── Provided text
A Longer Example - Intervals

\(X_1, .., X_n\sim Beta(a,1)\), and we want to find a \((1-\alpha)100\%\) confidence interval for a.

Frequentist Intervals

Let’s again first consider the case n=1. Previously we had the following hypothesis test for

\[H_0:a=a_0\text{ vs }H_a: a \ne a_0\]

reject the null hypothesis if

\(x<(\alpha/2)^{1/a0}\) or \(x>(1-\alpha/2)^{1/a0}\)

therefore we find

\[x=(1-\alpha/2)^{1/a}\\\log x=\frac1{a}\log(1-\alpha/2)\\ a=\frac{\log(1-\alpha/2)}{\log x}\]

and so we have the interval

\[\left(\frac{\log(1-\alpha/2)}{\log x},\frac{\log(\alpha/2)}{\log x}\right)\]

x <- 0.45;alpha <- 0.05
round(c(log(1-alpha/2), log(alpha/2))/log(x), 3)
## [1] 0.032 4.620

Here we split \(\alpha\) 50-50 on the left and the the right. Is this optimal? Let’s put \(\lambda\alpha\) on the left and \((1- \lambda)\alpha\) on the right for some \(0 \le \lambda \le 1\). Then

\[ \begin{aligned} &\lambda \alpha=P(X<c_1)=c_1^{a}\text{, so } c_1=(\lambda\alpha)^{1/a}\\ &a=\log(\lambda \alpha)/\log x\\ &(1-\lambda) \alpha=P(X<c_2) = 1-P(X<c_2)=1-c_2^{a}\\ &c2=\left[ 1-(1-\lambda)\alpha)\right]^{1/a}\\ &a=\log(1-(1-\lambda)\alpha)/\log x\\ \end{aligned} \]

so the interval is of the form

\[ \left(\log(\lambda \alpha), \log(1-(1-\lambda)\alpha)) \right)/\log x \] say we want to find a shortest interval. Let’s draw the length of the interval as a function of \(\lambda\):

fun <- function(lambda, alpha=0.05)
  log(1-(1-lambda)*alpha)-log(lambda*alpha)
ggcurve(fun=fun, A=0, B=1)

so this is strictly decreasing, so it is minimized at \(\lambda=1\), and we find the optimal interval to be

\[ \left(0, \log(1-\alpha) \right)/\log x \]

and now if we observe X=0.45 a 95% CI for a is

round(c(0, log(alpha))/log(x), 3)
## [1] 0.000 3.752

Note that these intervals always start at 0, which might not be a good idea for some experiments if it is known that \(a>0\).

How about the case n=2?

We have qbeta2(\(\alpha/2,a\))=x which is equivalent to pbeta2(x,a)=\(\alpha/2\), and we need to solve this for a. Again this needs to be done numerically:

invbeta2 <- function (x, alpha=0.05)  {
  x <- sum(x)
────
> **What is required**
Copy the confidence interval page word for word, between "Here we split" and "ggcurve(fun=fun, A=0, B=1)", inclusive. The material that comes next is separate from the confidence interval page above.
── Stored data
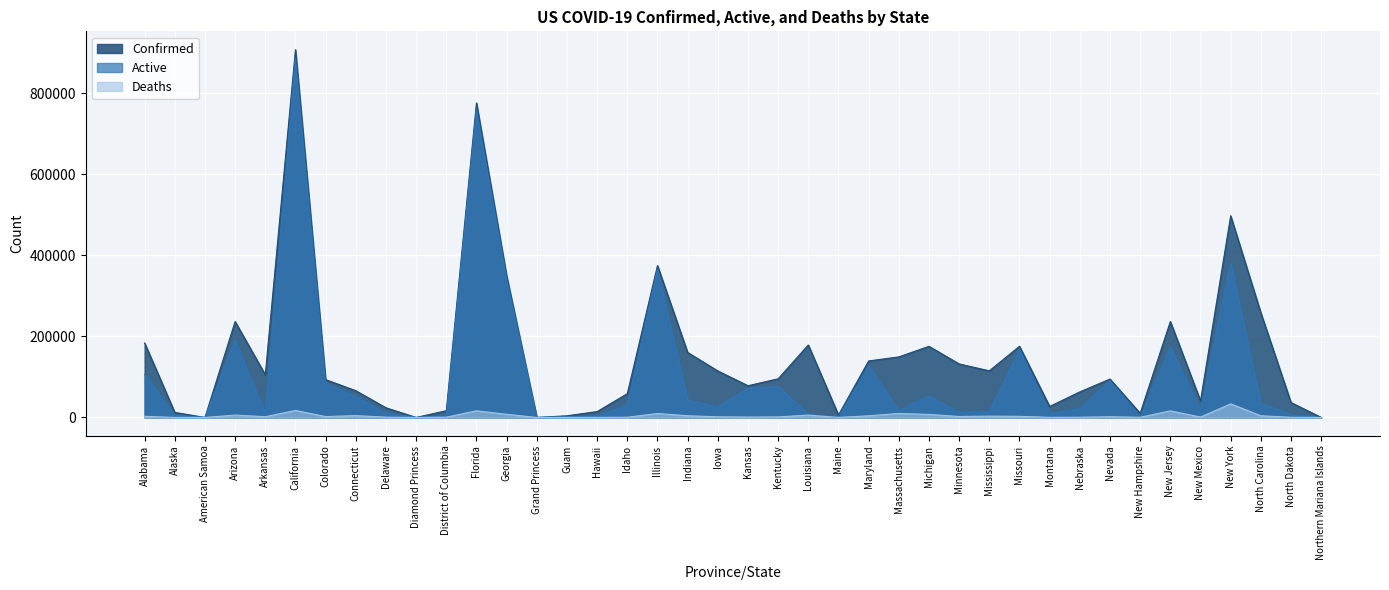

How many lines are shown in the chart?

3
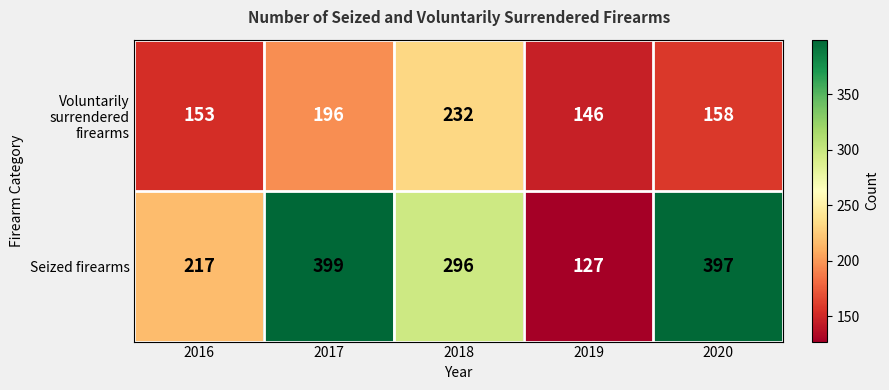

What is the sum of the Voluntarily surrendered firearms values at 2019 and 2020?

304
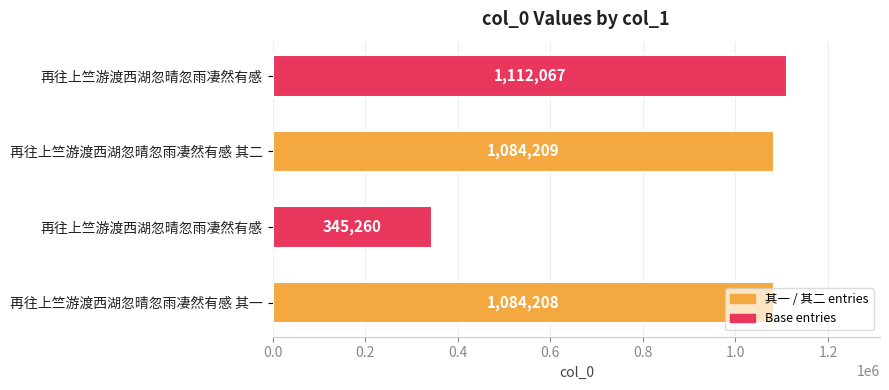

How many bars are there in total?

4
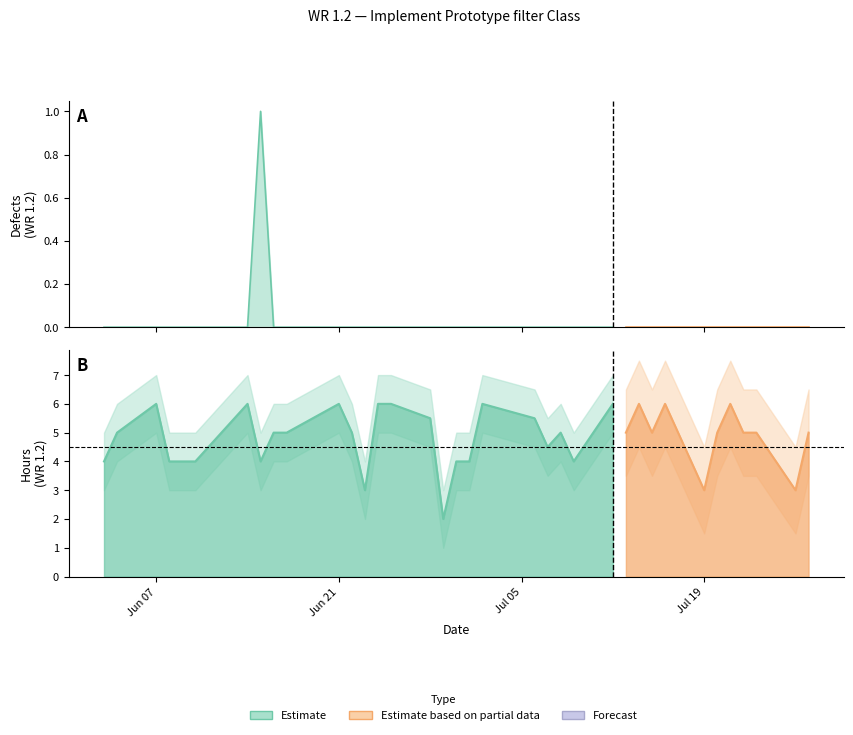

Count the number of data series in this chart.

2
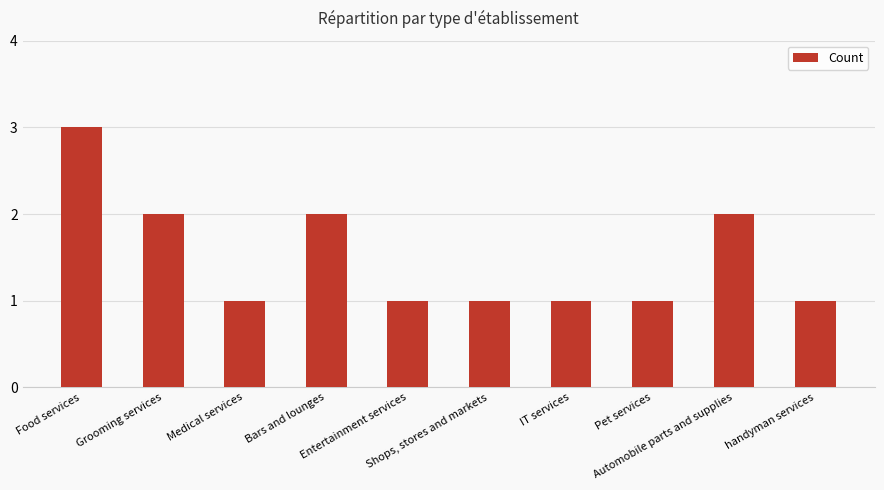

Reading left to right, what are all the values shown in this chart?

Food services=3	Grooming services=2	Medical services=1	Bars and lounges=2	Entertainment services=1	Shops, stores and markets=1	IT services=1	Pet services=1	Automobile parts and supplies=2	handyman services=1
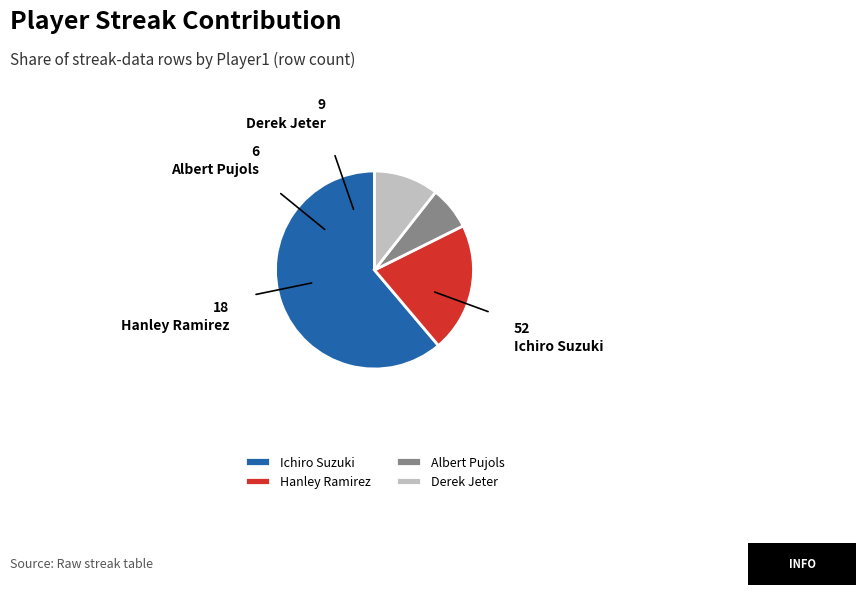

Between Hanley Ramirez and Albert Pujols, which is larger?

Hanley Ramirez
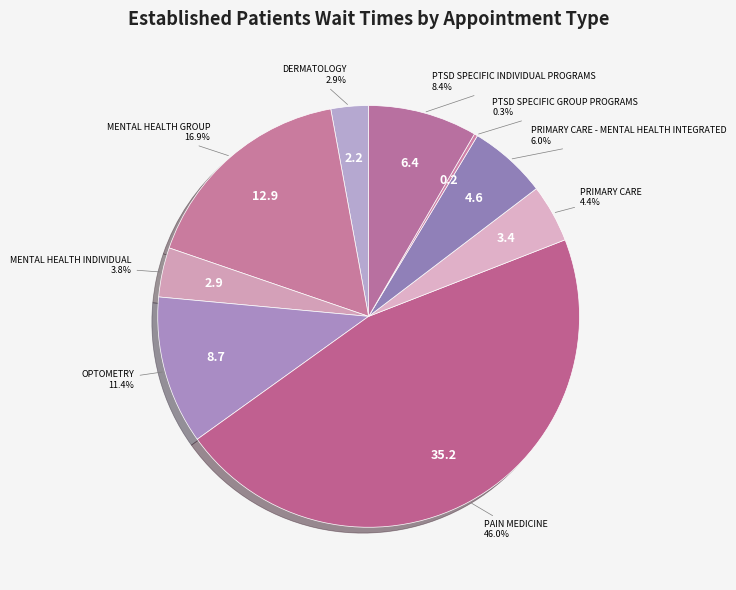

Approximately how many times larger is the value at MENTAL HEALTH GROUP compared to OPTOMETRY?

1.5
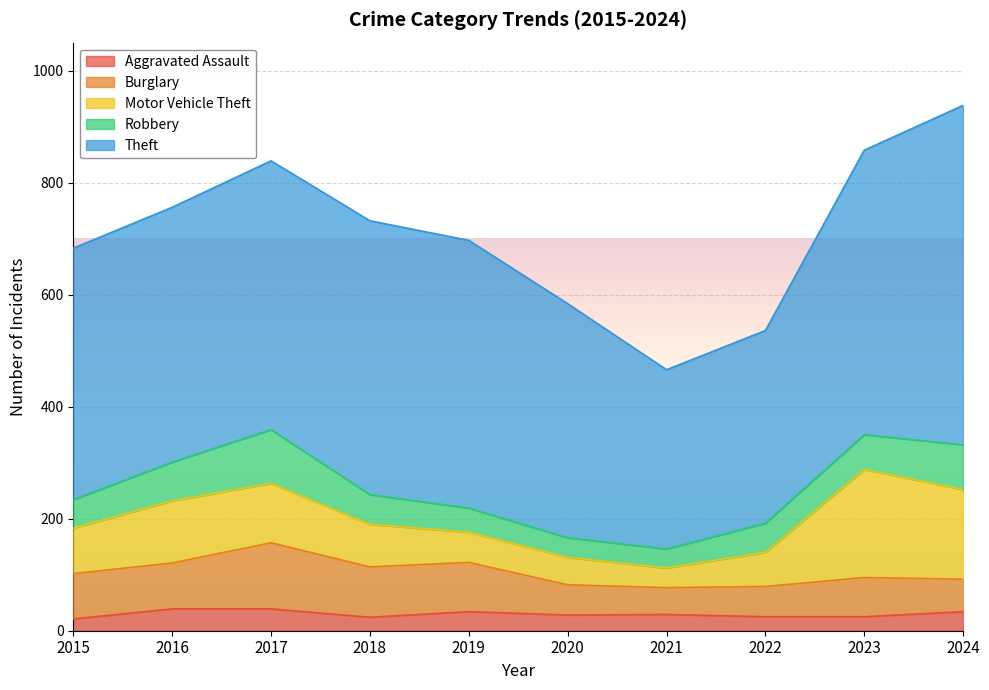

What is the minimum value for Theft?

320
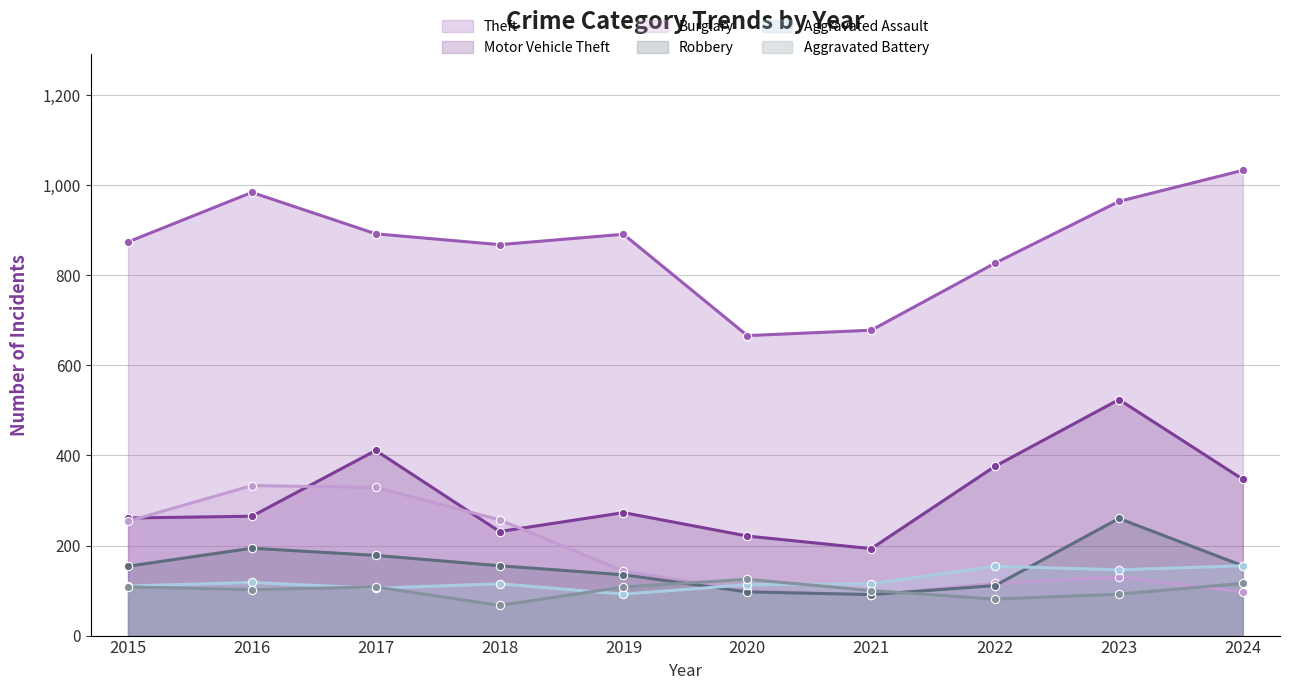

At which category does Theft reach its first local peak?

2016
────
> **Expected output**
Here we split \(\alpha\) 50-50 on the left and the the right. Is this optimal? Let’s put \(\lambda\alpha\) on the left and \((1- \lambda)\alpha\) on the right for some \(0 \le \lambda \le 1\). Then

\[ \begin{aligned} &\lambda \alpha=P(X<c_1)=c_1^{a}\text{, so } c_1=(\lambda\alpha)^{1/a}\\ &a=\log(\lambda \alpha)/\log x\\ &(1-\lambda) \alpha=P(X<c_2) = 1-P(X<c_2)=1-c_2^{a}\\ &c2=\left[ 1-(1-\lambda)\alpha)\right]^{1/a}\\ &a=\log(1-(1-\lambda)\alpha)/\log x\\ \end{aligned} \]

so the interval is of the form

\[ \left(\log(\lambda \alpha), \log(1-(1-\lambda)\alpha)) \right)/\log x \] say we want to find a shortest interval. Let’s draw the length of the interval as a function of \(\lambda\):

fun <- function(lambda, alpha=0.05)
  log(1-(1-lambda)*alpha)-log(lambda*alpha)
ggcurve(fun=fun, A=0, B=1)